## [Your objective]
Can you update the listing below so that every "house sample" reads "reference sample", with everything else unchanged and the pictures left out?

## [Given records]

[Start of section]

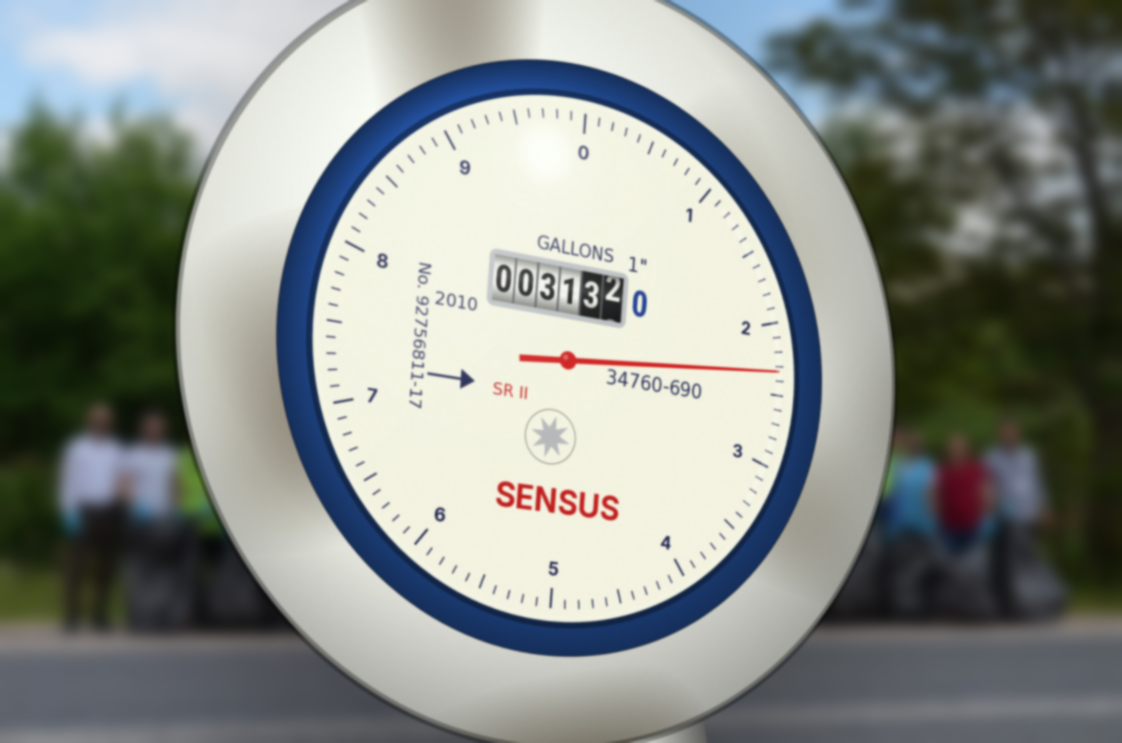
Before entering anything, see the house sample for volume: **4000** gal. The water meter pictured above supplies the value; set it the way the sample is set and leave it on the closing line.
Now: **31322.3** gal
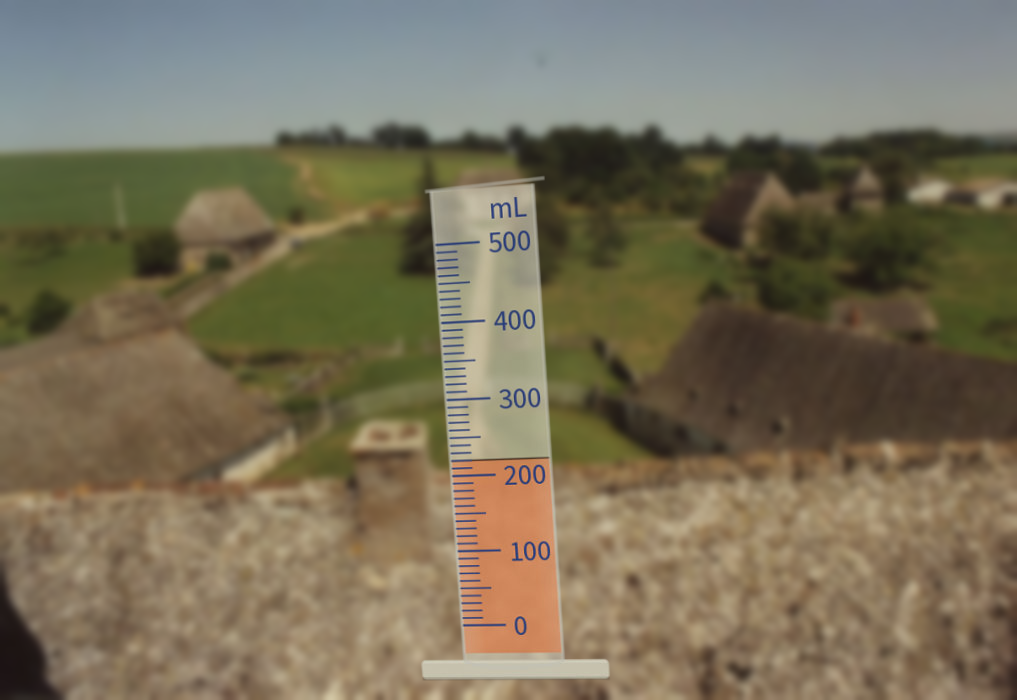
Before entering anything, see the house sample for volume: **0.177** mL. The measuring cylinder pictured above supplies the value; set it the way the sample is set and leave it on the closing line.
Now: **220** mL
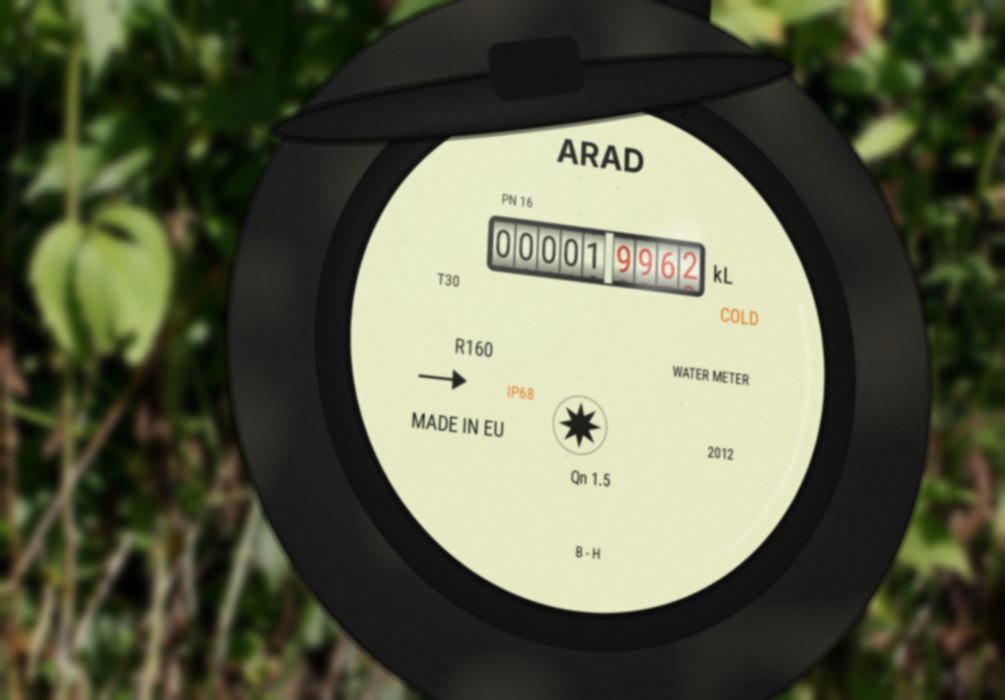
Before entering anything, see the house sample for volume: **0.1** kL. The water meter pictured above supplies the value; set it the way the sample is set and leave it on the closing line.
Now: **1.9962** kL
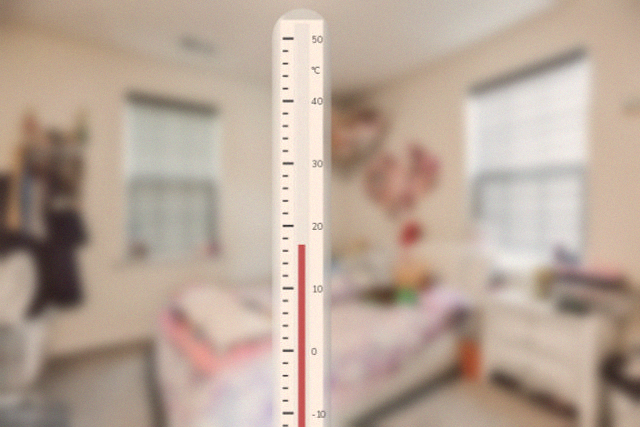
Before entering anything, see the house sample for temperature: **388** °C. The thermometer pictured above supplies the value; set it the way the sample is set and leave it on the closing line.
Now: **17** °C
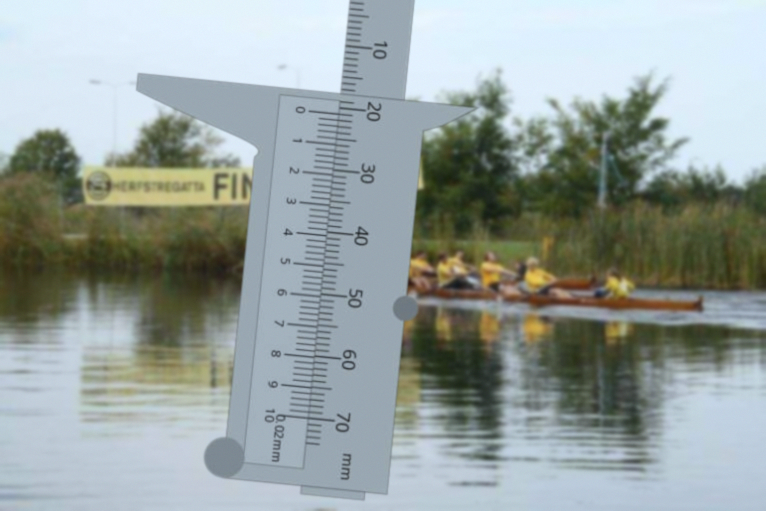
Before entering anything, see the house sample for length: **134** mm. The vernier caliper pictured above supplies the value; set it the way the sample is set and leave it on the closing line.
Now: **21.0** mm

[End of section]

## [Response to this task]
Before entering anything, see the reference sample for volume: **4000** gal. The water meter pictured above supplies the value; set it the way the sample is set and leave it on the closing line.
Now: **31322.3** gal
Before entering anything, see the reference sample for volume: **0.177** mL. The measuring cylinder pictured above supplies the value; set it the way the sample is set and leave it on the closing line.
Now: **220** mL
Before entering anything, see the reference sample for volume: **0.1** kL. The water meter pictured above supplies the value; set it the way the sample is set and leave it on the closing line.
Now: **1.9962** kL
Before entering anything, see the reference sample for temperature: **388** °C. The thermometer pictured above supplies the value; set it the way the sample is set and leave it on the closing line.
Now: **17** °C
Before entering anything, see the reference sample for length: **134** mm. The vernier caliper pictured above supplies the value; set it the way the sample is set and leave it on the closing line.
Now: **21.0** mm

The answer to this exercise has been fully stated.